Start of PROVIDED ENTRIES

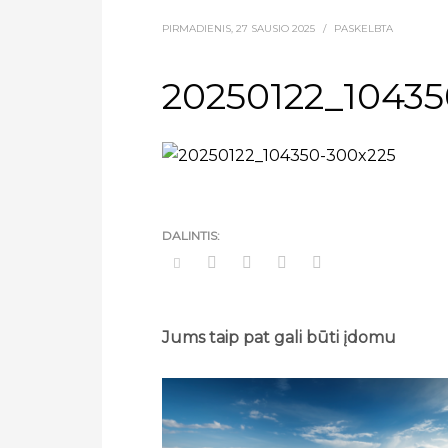
PIRMADIENIS, 27 SAUSIO 2025
/
PASKELBTA
20250122_10435
Jums taip pat gali būti įdomu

End of PROVIDED ENTRIES

◆ **WHAT YOU ARE ASKED TO DO**
Write out every line of text from the entries above, character for character. Leave the pictures out.

◆ **OUTPUT FOR THIS TASK**
PIRMADIENIS, 27 SAUSIO 2025
/
PASKELBTA
20250122_10435
Jums taip pat gali būti įdomu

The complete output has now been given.